[Stored records]
::::
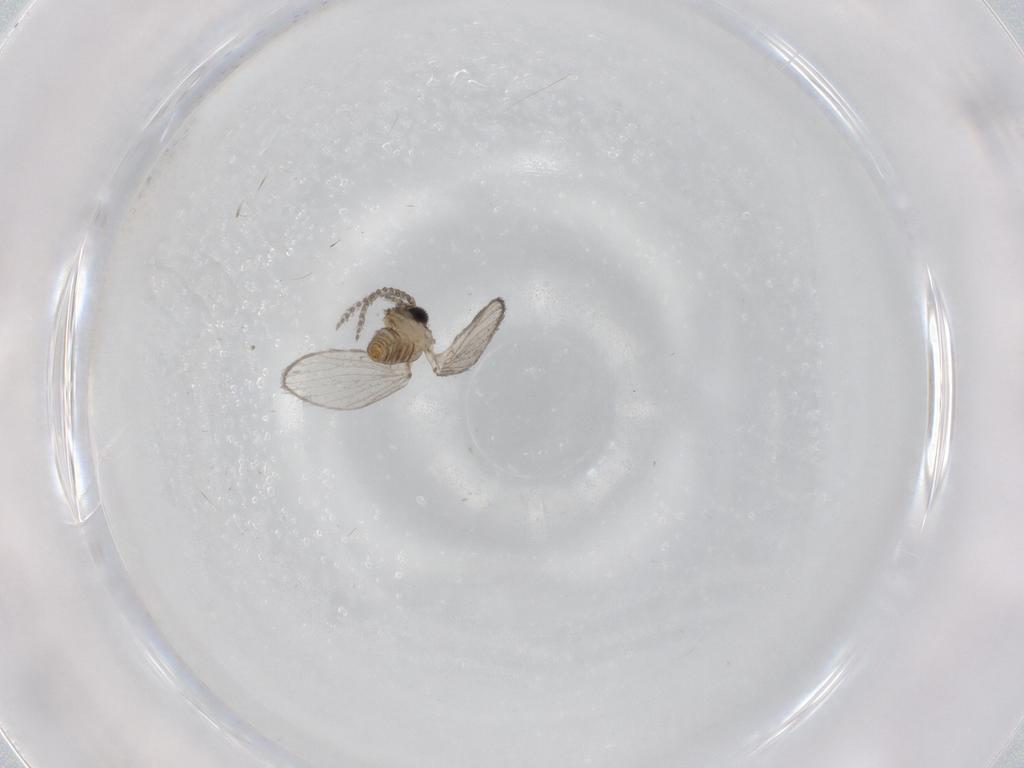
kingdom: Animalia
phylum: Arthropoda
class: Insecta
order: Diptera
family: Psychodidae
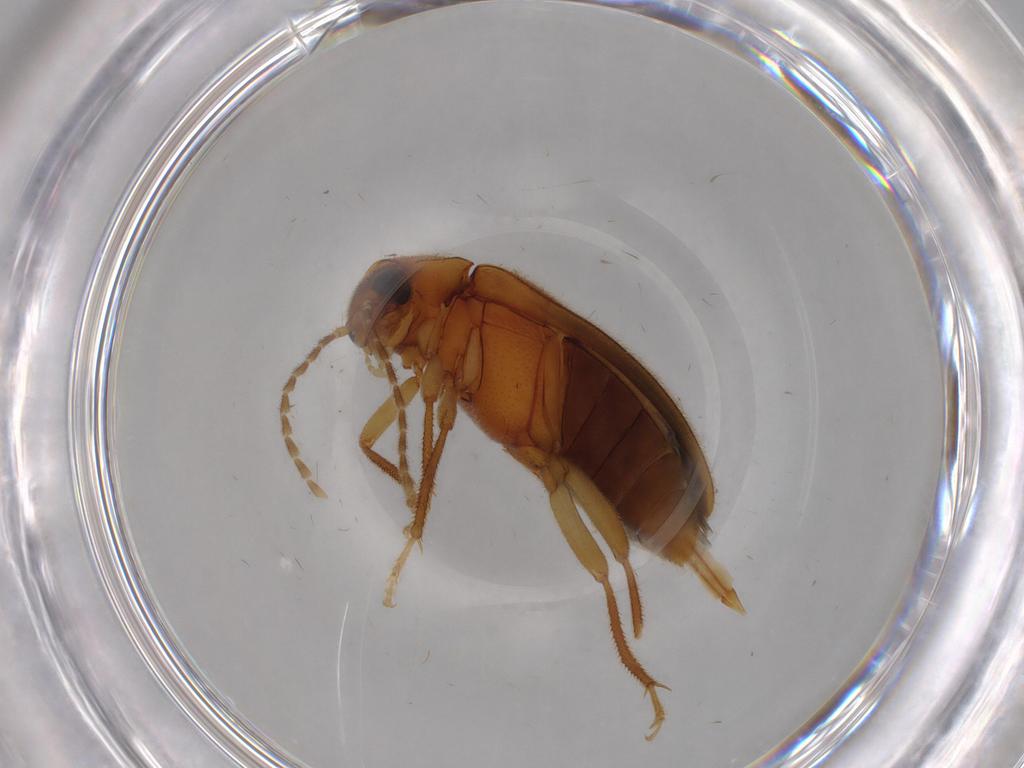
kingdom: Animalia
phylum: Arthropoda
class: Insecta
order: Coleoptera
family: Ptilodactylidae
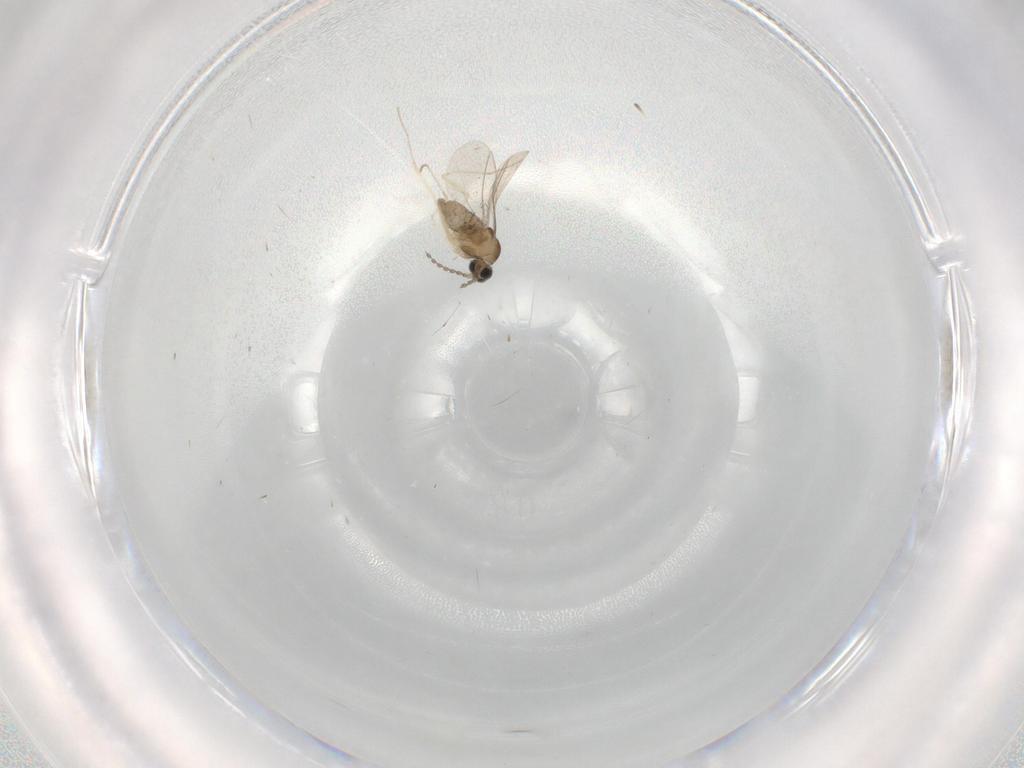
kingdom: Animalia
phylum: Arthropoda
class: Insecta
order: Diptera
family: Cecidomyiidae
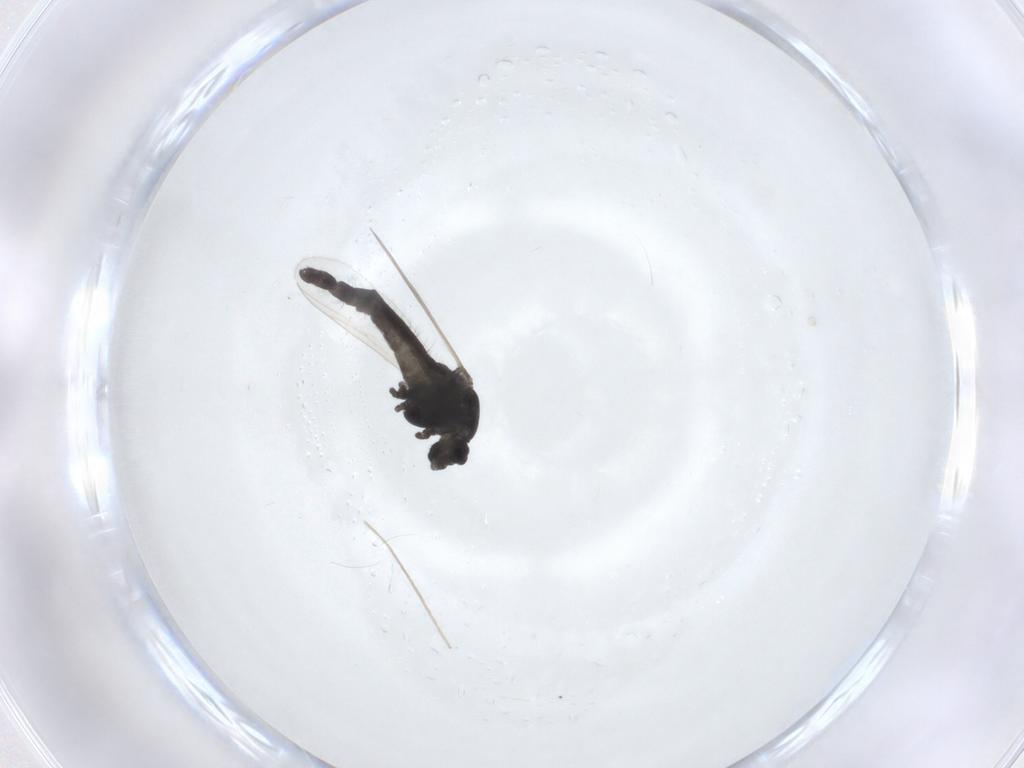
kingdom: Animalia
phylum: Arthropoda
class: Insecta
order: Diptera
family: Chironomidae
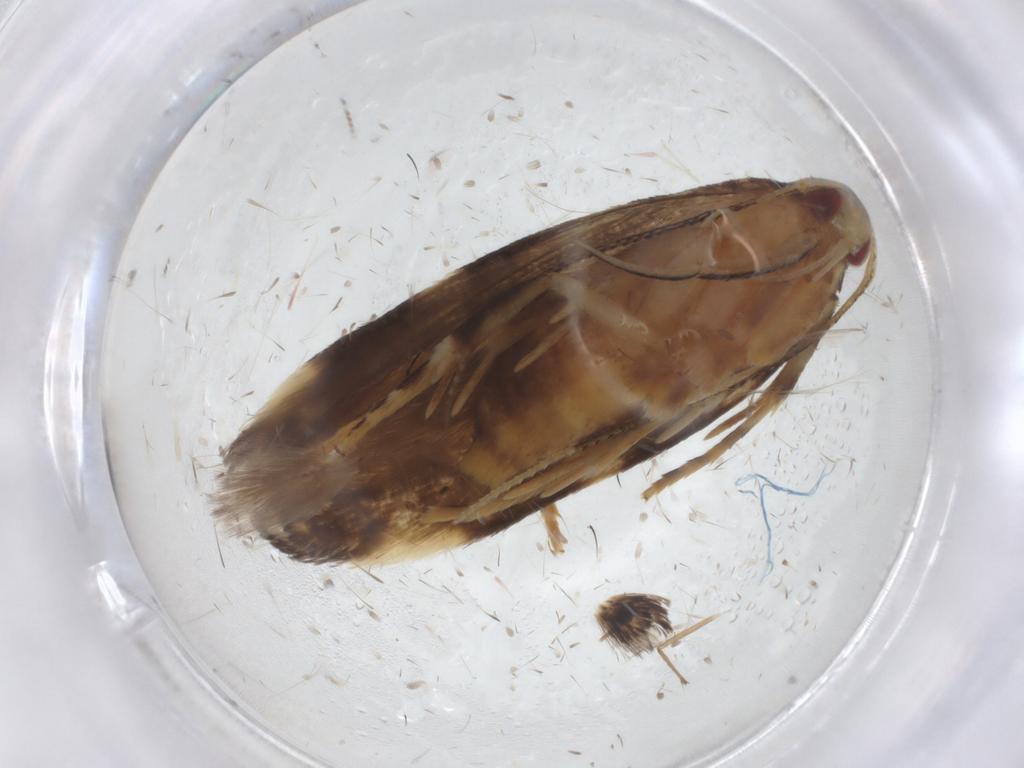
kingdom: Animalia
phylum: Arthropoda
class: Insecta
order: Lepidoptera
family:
::::
### INSTRUCTION
Please give every line of the material above as a JSON list of strings, one string per line, with blank lines and the pictures left out.

### TASK RESPONSE
[
  "kingdom: Animalia",
  "phylum: Arthropoda",
  "class: Insecta",
  "order: Diptera",
  "family: Psychodidae",
  "kingdom: Animalia",
  "phylum: Arthropoda",
  "class: Insecta",
  "order: Coleoptera",
  "family: Ptilodactylidae",
  "kingdom: Animalia",
  "phylum: Arthropoda",
  "class: Insecta",
  "order: Diptera",
  "family: Cecidomyiidae",
  "kingdom: Animalia",
  "phylum: Arthropoda",
  "class: Insecta",
  "order: Diptera",
  "family: Chironomidae",
  "kingdom: Animalia",
  "phylum: Arthropoda",
  "class: Insecta",
  "order: Lepidoptera",
  "family:"
]